'Anti-school' NZ mum takes her kids to the beach instead of sending them to class

An anti-school mum takes her kids to the beach for picnics instead of sending them to class to study timetables.

Lucy Aitkenread’s two daughters, nine-year-old Ramona and seven-year-old Juno, get to wake-up when they want and pass their days surfing, hiking, kayaking and going on picnics in the countryside surrounding their home in Waikato, New Zealand.

Lucy Aitkenread lets her children wake up when they want and they spend their days mostly outdoors. Photo: Caters

“We have really slow mornings and we don’t get up until we’ve had a few mugs of tea,” Lucy said. 

“Then we might go surfing or do a big hike, go kayaking or do a trip to a museum or art gallery.

“We go rock climbing often too.

“Yesterday, we forested for mushrooms and at night we played cards and went possum hunting and late at night we skinned the possums.”

Lucy, 37, and her partner, ex-teacher, Tim Aitkenread, 40, first stumbled upon the 'self-directed learning' phenomenon while visiting a kindergarten in Germany’s Black Forest in 2013, having recently left London after becoming disillusioned with life in the capital.

Now living in a yurt in the New Zealand countryside, the couple let their daughters learn as they wish, whether that means doing calculations on the bathroom wall or modelling sculptures out of clay.

“I feel that giving children lots of time to follow their interests is a foundation for success later in life.

“If I sent them to school, they wouldn’t get the same freedom.

“Most mainstream education can be very punitive. It can use shame to coerce kids to learn things they’re not interested in and that’s really paralysing.

“My eldest daughter has finished writing her first book and she has a natural love of maths. She does long calculations on our bathroom wall.”

Lucy's two daughters, nine-year-old Ramona and seven-year-old Juno, love spending time at the beach. Photo: Caters

Like most parents, Lucy and Tim, always thought they’d send their daughters to school, but started doubting mainstream education after Tim became disillusioned with his job teaching at a London secondary school.

And after being wowed by a visit to a German kindergarten which let children choose to study what they want back in 2013, they made the decision to never put their daughters through mainstream schooling.

Tim has swapped the blackboard for the great outdoors and now spends his time farming the land around their yurt and attending to the family’s chickens and cows, in between going on family outings.
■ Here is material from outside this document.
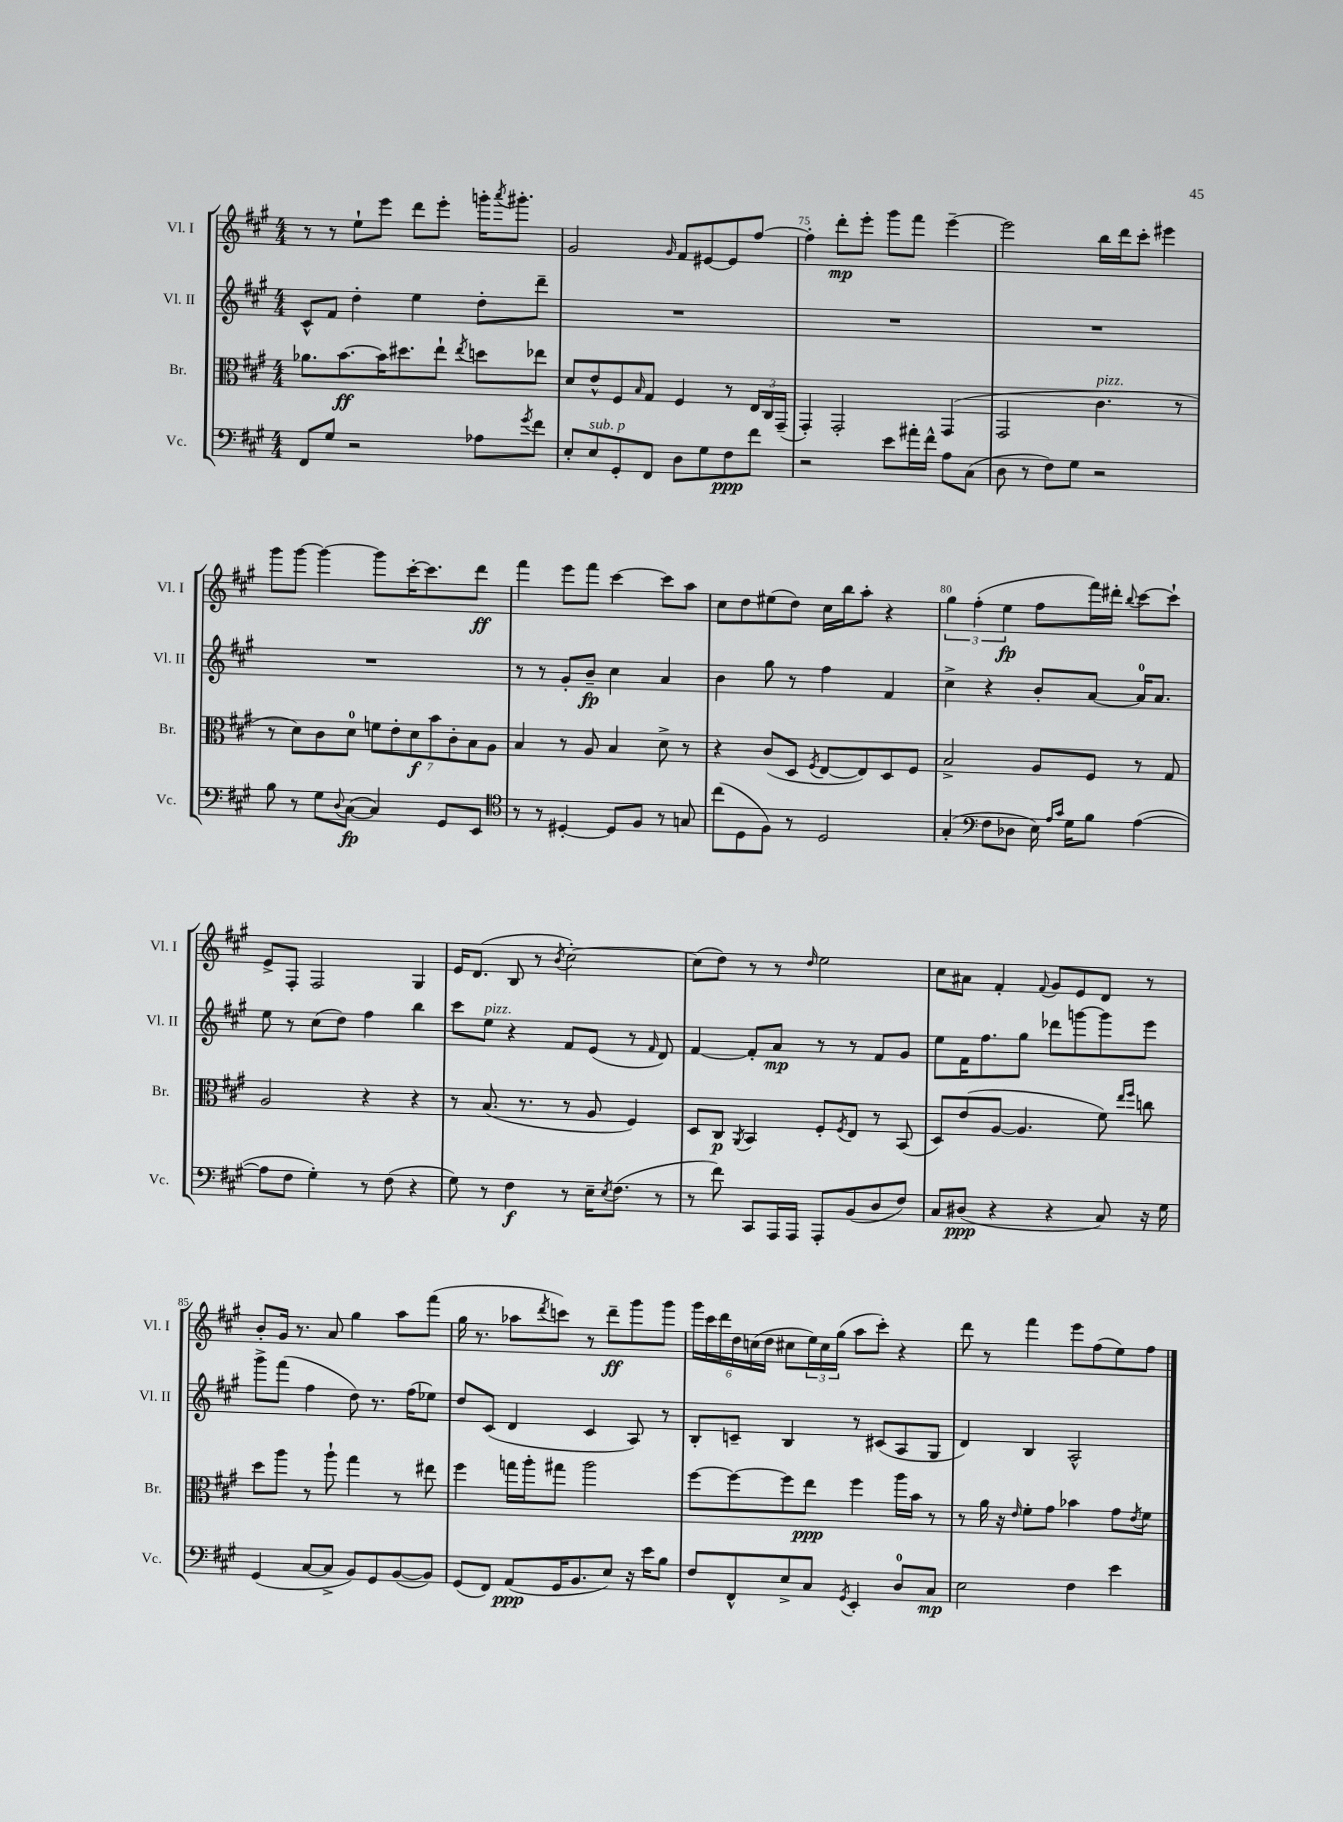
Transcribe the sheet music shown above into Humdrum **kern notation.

“Teachers are the number one profession represented in the unschooling world,” Lucy said. 

“They get into it because they’re passionate about learning, but they feel the opportunities to learn are stifled by the way school is structured.

“It’s mad how we test children when they’re seven, eight or nine and make them experience shame and stress on a mass scale.
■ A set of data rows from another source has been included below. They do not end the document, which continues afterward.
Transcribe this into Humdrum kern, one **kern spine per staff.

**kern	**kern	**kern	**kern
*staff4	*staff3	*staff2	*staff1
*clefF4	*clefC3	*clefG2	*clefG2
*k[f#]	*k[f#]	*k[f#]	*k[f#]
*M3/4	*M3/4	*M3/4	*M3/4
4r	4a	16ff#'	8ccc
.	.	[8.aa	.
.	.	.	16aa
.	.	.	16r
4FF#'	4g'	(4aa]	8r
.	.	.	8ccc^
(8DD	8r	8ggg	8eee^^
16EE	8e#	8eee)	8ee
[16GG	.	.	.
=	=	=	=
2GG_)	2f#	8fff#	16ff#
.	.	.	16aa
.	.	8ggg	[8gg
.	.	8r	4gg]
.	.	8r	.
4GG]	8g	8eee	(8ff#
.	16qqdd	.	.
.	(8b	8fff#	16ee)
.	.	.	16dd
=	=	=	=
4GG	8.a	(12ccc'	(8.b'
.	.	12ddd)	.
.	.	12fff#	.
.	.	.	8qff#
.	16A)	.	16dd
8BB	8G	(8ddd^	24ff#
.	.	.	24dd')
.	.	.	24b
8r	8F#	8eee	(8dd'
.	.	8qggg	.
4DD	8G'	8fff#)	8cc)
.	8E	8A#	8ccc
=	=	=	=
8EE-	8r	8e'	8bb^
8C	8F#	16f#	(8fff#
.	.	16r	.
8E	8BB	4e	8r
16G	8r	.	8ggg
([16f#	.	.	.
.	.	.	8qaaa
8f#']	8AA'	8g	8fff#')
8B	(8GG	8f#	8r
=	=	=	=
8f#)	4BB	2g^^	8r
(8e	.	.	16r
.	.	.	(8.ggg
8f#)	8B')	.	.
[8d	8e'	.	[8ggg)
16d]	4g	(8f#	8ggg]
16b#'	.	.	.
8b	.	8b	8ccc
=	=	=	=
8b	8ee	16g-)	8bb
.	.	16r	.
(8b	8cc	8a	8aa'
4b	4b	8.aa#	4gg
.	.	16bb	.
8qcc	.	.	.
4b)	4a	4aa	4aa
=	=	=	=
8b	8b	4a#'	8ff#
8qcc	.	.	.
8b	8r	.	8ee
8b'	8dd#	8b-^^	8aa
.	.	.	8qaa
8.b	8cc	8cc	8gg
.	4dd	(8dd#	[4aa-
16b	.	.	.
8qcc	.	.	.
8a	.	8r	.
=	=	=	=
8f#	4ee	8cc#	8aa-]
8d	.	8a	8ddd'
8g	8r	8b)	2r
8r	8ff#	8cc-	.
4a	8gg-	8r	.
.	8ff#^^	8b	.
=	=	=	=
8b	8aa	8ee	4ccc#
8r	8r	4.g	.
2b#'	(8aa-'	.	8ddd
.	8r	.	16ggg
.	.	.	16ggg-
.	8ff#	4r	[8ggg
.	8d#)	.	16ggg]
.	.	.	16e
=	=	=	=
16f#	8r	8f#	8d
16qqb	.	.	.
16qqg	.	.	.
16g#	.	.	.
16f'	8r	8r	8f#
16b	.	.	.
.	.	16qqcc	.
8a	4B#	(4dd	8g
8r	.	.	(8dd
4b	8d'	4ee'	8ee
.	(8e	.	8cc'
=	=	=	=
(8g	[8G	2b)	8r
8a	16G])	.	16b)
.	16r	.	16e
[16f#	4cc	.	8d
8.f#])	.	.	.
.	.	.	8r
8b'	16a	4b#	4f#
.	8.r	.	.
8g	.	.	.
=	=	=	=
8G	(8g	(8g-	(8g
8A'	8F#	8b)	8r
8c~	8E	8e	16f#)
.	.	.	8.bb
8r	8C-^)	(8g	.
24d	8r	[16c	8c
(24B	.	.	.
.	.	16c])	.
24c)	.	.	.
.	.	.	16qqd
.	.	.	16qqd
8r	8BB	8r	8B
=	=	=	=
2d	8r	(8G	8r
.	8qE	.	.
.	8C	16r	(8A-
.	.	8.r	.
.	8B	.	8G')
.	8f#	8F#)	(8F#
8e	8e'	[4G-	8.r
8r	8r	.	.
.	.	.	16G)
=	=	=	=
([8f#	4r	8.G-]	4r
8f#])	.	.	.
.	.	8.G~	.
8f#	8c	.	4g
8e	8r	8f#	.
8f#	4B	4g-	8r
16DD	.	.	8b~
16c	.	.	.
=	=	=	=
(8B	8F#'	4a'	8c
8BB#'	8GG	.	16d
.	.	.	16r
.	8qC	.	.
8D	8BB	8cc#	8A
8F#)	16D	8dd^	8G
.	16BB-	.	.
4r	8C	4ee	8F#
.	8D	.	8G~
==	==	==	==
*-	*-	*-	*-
“Future generations will think: ‘what were we doing?’

Lucy, who now teaches other parents how to unschool their kids online, says there has been a surge in interest in the trend since lockdown, with parents noticing their children having become less stressed since schools closed their doors.

“Lots of parents have noted that during quarantine their children transformed and went from being stressed, anxious and controlling to being really playful and connected with their siblings,” she said.

Lucy teaches other parents how to unschool their kids online. Photo: Caters

Lucy says that almost two thirds of people currently enrolled on her online unschooling course have come to the phenomenon since lockdown.

And despite the growing interest in unschooling, Lucy admits that many people still doubt her unique approach to education, with people online accusing her of ‘neglecting’ her children.

“There have been people telling me I’m neglecting my children and that they will hate me when they’re older,” she said. 

“Partly these people don’t know what they’re looking at when they see our lives and partly they’ve internalised the oppression of school.

“They batten down the hatches and say it was worth the bullying and lack of consent, that it was worth studying those things they didn’t care about.

“I’m not worried my daughters will be disadvantaged in the future as we know parents of kids who never went to school and got into university on the strength of their interviews.

“I never imagined that I’d not send my children to school, but I have no regrets.”